[SOURCE DOCUMENT start]

Television

The Pope, but Young

HBO’s highly meme-able new drama is not nearly as fun as the tweets about it.

Jude Law as the Young Pope.

Jude Law as the title character in The Young Pope.

Gianni Fiorito/HBO

Speaking to the New York Times in 2015, the Italian filmmaker Paolo Sorrentino explained, “When I start to write a movie, my first priority is that I want it to be funny.” Sorrentino, the director of such films as Il Divo, This Must Be the Place, and The Great Beauty, has, by his own standards then, already achieved a rousing success with The Young Pope, which arrives on HBO this weekend already a much guffawed-over internet meme. The series, Sorrentino’s first foray into television, stars Jude Law as Pope Pius the XIII, formerly Lenny Belardo, an American archbishop unexpectedly annointed Holy Father, and at 47, an extraordinarily young pope—or, as the internet would have it, Yung Pope.

[SOURCE DOCUMENT end]
[DATA SUPPLIED start]

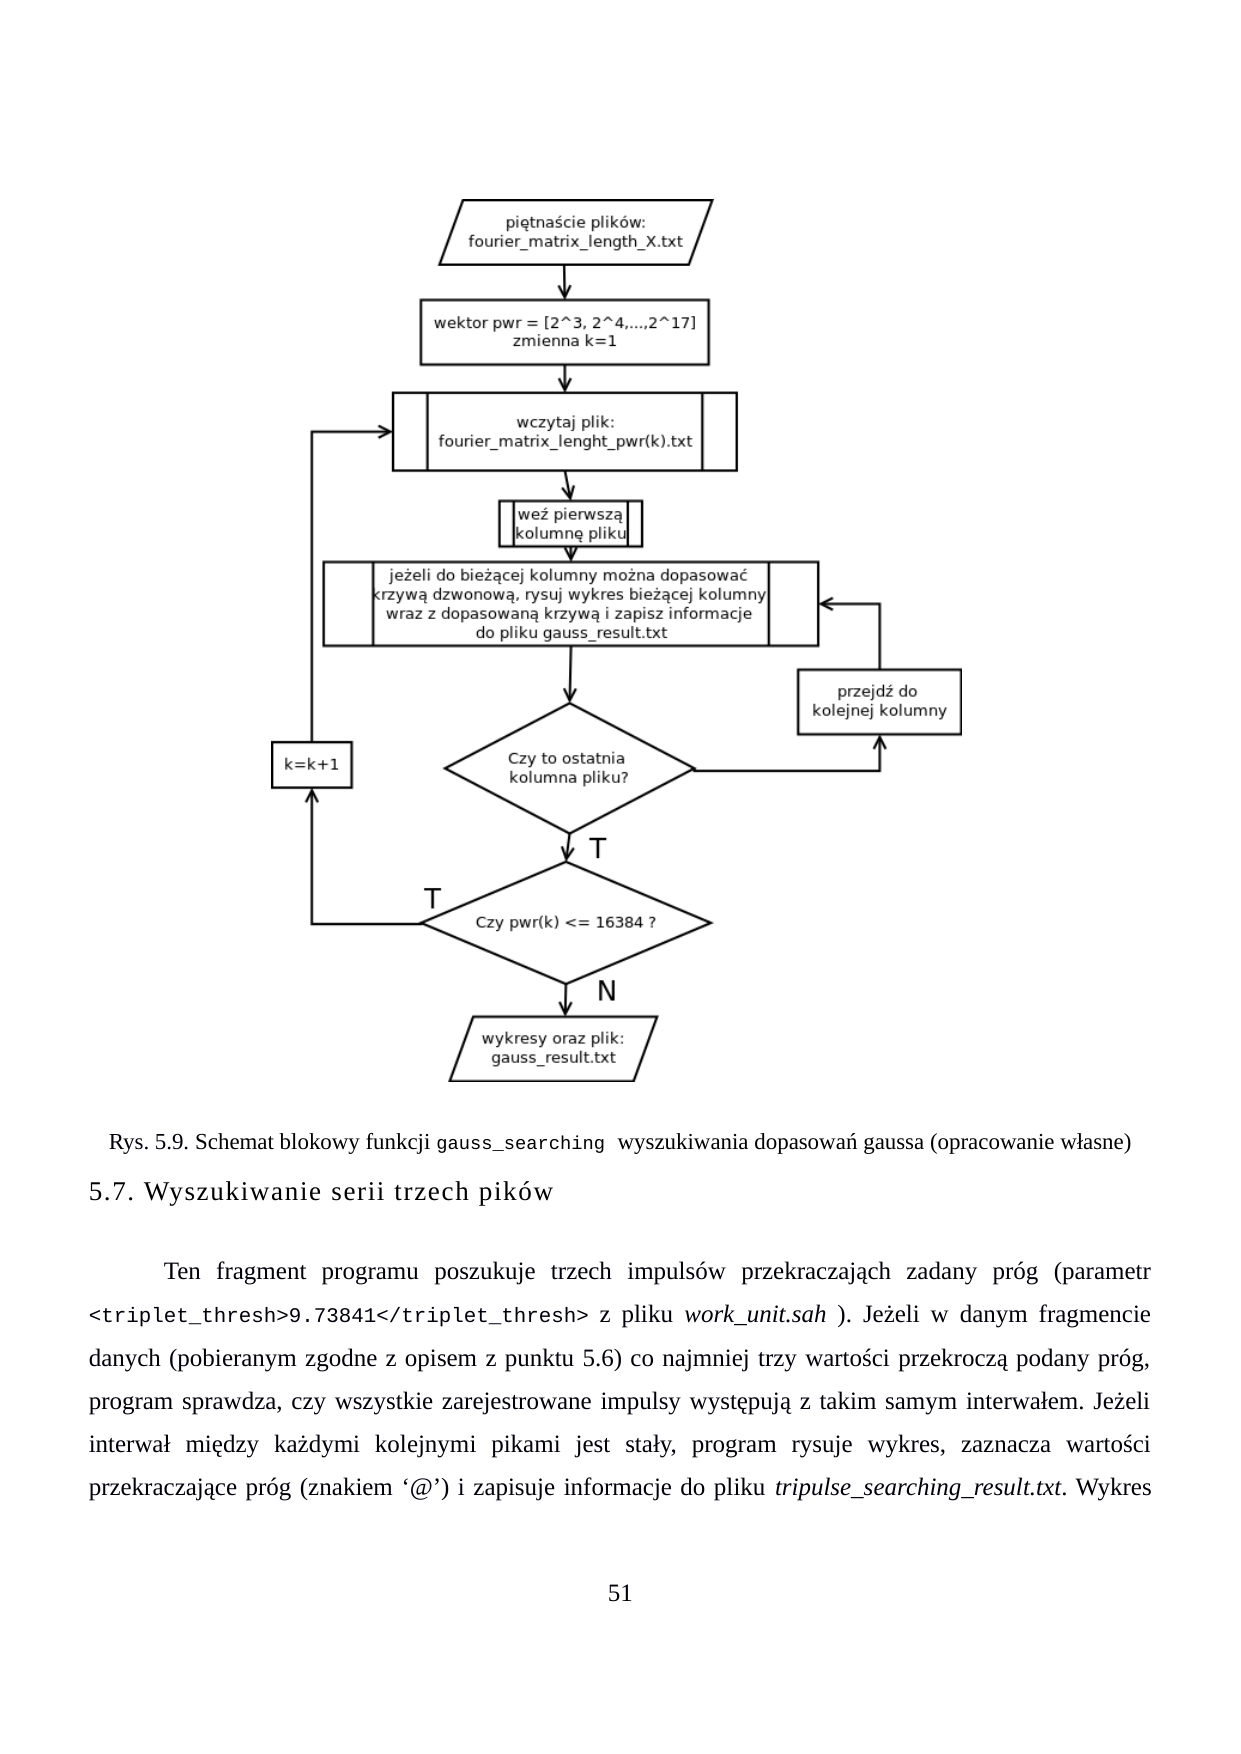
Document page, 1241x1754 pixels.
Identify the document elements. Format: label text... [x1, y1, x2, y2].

text Ten fragment programu poszukuje trzech impulsów przekraczająch zadany próg (parametr <triplet_thresh>9.73841</triplet_thresh> z pliku work_unit.sah ). Jeżeli w danym fragmencie danych (pobieranym zgodne z opisem z punktu 5.6) co najmniej trzy wartości przekroczą podany próg, program sprawdza, czy wszystkie zarejestrowane impulsy występują z takim samym interwałem. Jeżeli interwał między każdymi kolejnymi pikami jest stały, program rysuje wykres, zaznacza wartości przekraczające próg (znakiem ‘@’) i zapisuje informacje do pliku tripulse_searching_result.txt. Wykres [88, 1256, 1152, 1501]
subtitle 5.7. Wyszukiwanie serii trzech pików [88, 1176, 1152, 1207]
text Rys. 5.9. Schemat blokowy funkcji gauss_searching wyszukiwania dopasowań gaussa (opracowanie własne) [88, 1128, 1152, 1155]
picture [273, 208, 958, 1071]
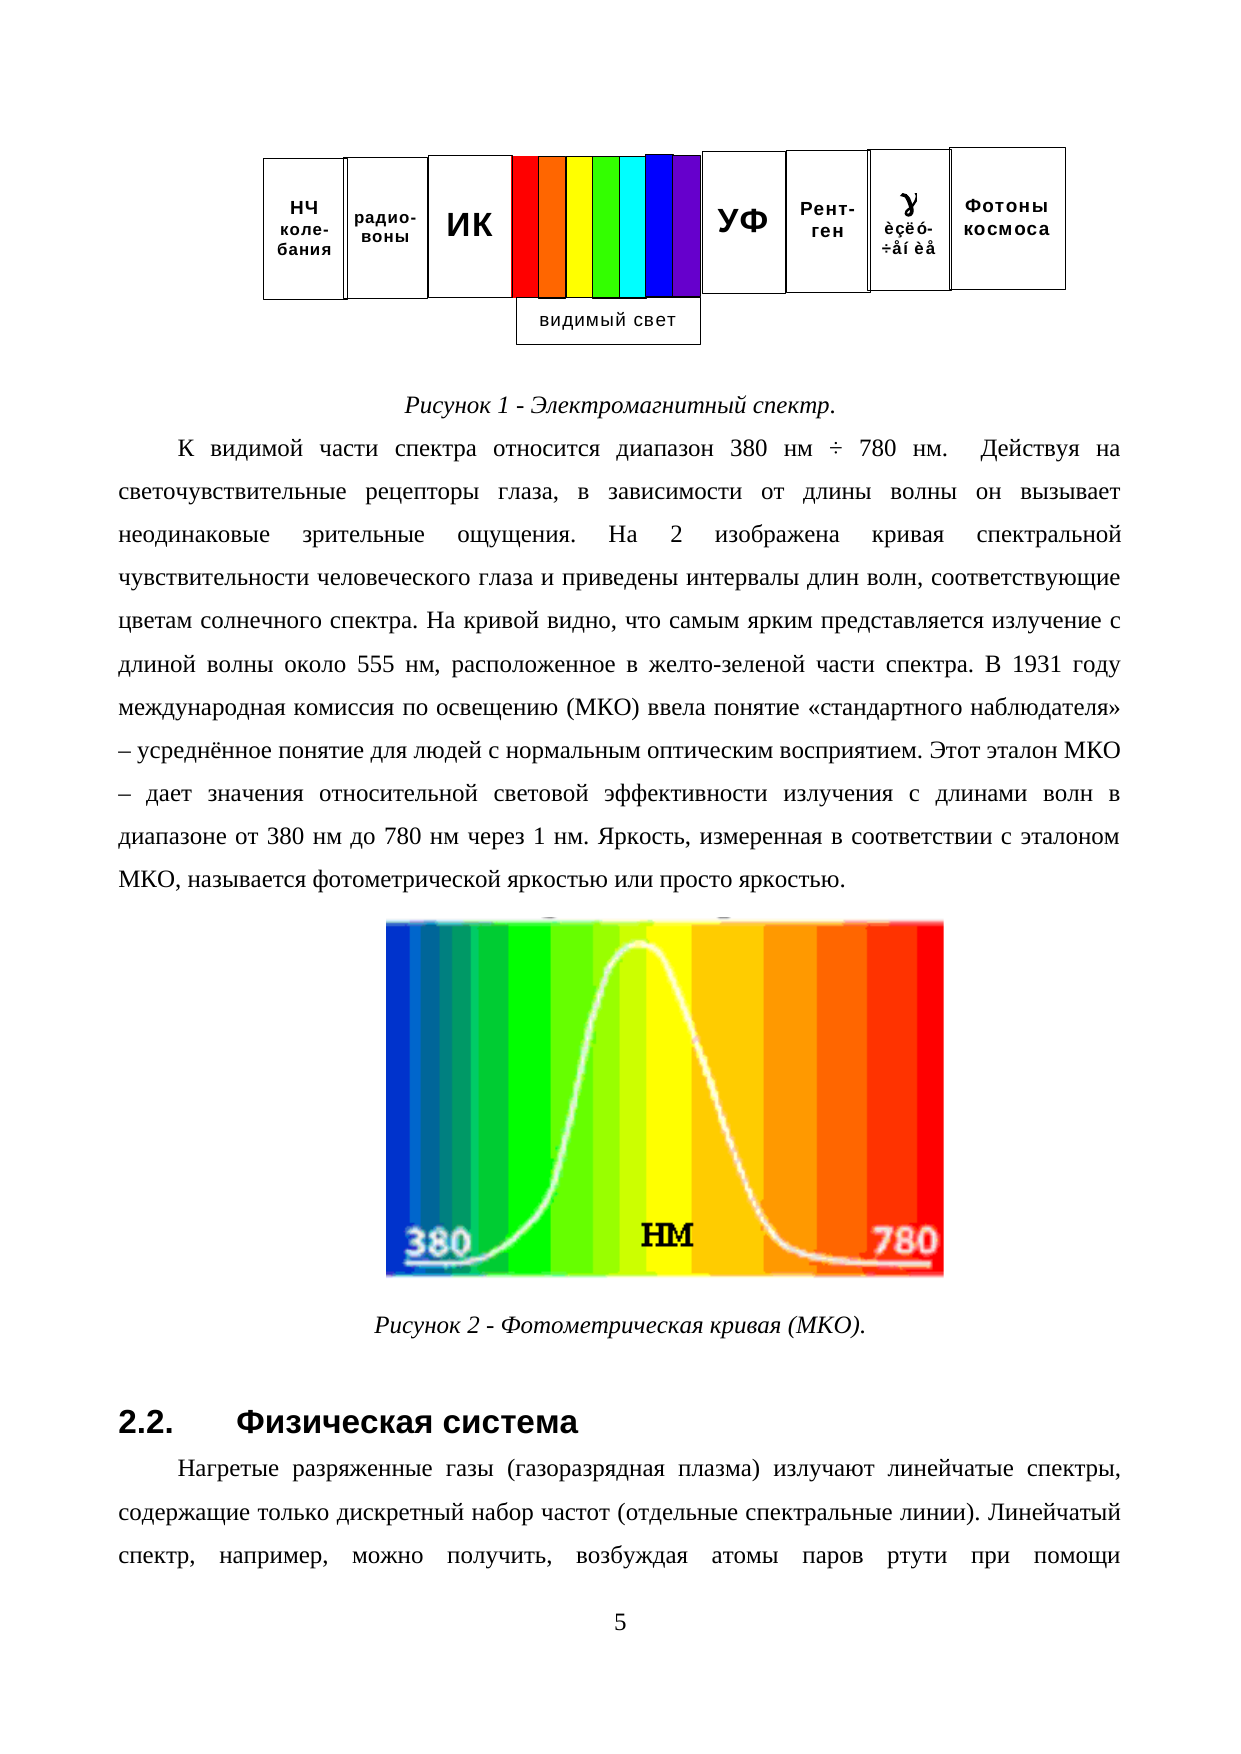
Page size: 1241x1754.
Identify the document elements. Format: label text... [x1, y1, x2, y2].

text Рисунок 1 - Электромагнитный спектр. [118, 390, 1122, 419]
picture [386, 917, 944, 1286]
text К видимой части спектра относится диапазон 380 нм ÷ 780 нм. Действуя на светочувствительные рецепторы глаза, в зависимости от длины волны он вызывает неодинаковые зрительные ощущения. На 2 изображена кривая спектральной чувствительности человеческого глаза и приведены интервалы длин волн, соответствующие цветам солнечного спектра. На кривой видно, что самым ярким представляется излучение с длиной волны около 555 нм, расположенное в желто-зеленой части спектра. В 1931 году международная комиссия по освещению (МКО) ввела понятие «стандартного наблюдателя» – усреднённое понятие для людей с нормальным оптическим восприятием. Этот эталон МКО – дает значения относительной световой эффективности излучения с длинами волн в диапазоне от 380 нм до 780 нм через 1 нм. Яркость, измеренная в соответствии с эталоном МКО, называется фотометрической яркостью или просто яркостью. [118, 433, 1122, 893]
text Нагретые разряженные газы (газоразрядная плазма) излучают линейчатые спектры, содержащие только дискретный набор частот (отдельные спектральные линии). Линейчатый спектр, например, можно получить, возбуждая атомы паров ртути при помощи [118, 1453, 1122, 1568]
subtitle Физическая система [118, 1403, 1122, 1441]
text Рисунок 2 - Фотометрическая кривая (МКО). [118, 1310, 1122, 1339]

[DATA SUPPLIED end]

REQUIRED ACTIONS.
- 1) In the article about The Young Pope, rewrite the passage from "Gianni Fiorito/HBO" up to and including "it, Yung Pope.", substituting "web" for "internet".
- 2) According to the article about The Young Pope, how old is the pope that Jude Law plays?
- 3) Continue the article about The Young Pope, starting after its final sentence.
The source records are separate material, unrelated to the article.

RESPONSES IN ORDER.
- 1)
Gianni Fiorito/HBO

Speaking to the New York Times in 2015, the Italian filmmaker Paolo Sorrentino explained, “When I start to write a movie, my first priority is that I want it to be funny.” Sorrentino, the director of such films as Il Divo, This Must Be the Place, and The Great Beauty, has, by his own standards then, already achieved a rousing success with The Young Pope, which arrives on HBO this weekend already a much guffawed-over web meme. The series, Sorrentino’s first foray into television, stars Jude Law as Pope Pius the XIII, formerly Lenny Belardo, an American archbishop unexpectedly annointed Holy Father, and at 47, an extraordinarily young pope—or, as the web would have it, Yung Pope.

- 2) 47

- 3)
The prereaction to The Young Pope—which is to say the general mirth surrounding the show’s title, with its hip-hop intimations, and the trailer, with its electronic music score, grandiose line readings, and Jude Law swanning around in enough grandiose all-white costumes to outfit the Hamptons until Labor Day—does what marketing materials should do: put an audience in the right frame of mind. The Young Pope is indubitably a prestige drama, but we have been directed to take particular notice of the cheek, the wink, the regalia, and the GIFable sunhats, instead of its seriousness of purpose. What is campier than the Catholic church?

Sorrentino has primed us to find humor where we might be inclined to assume reverence so successfully that viewers may be surprised that The Young Pope does not consist solely of Jude Law barking about revolution in his sunglasses and cappello romano. Instead, it has languid pacing and an earnest streak about religious devotion. (Meanwhile, the real sartorial challenge lies ahead: Can Jude Law pull off a camauro?) This streak—with its provocative but often specious and unchallenged ideas about celebrity and religiosity, fame and faith—is the only unintentionally risible aspect of the series. Save some laughter for the philosophy.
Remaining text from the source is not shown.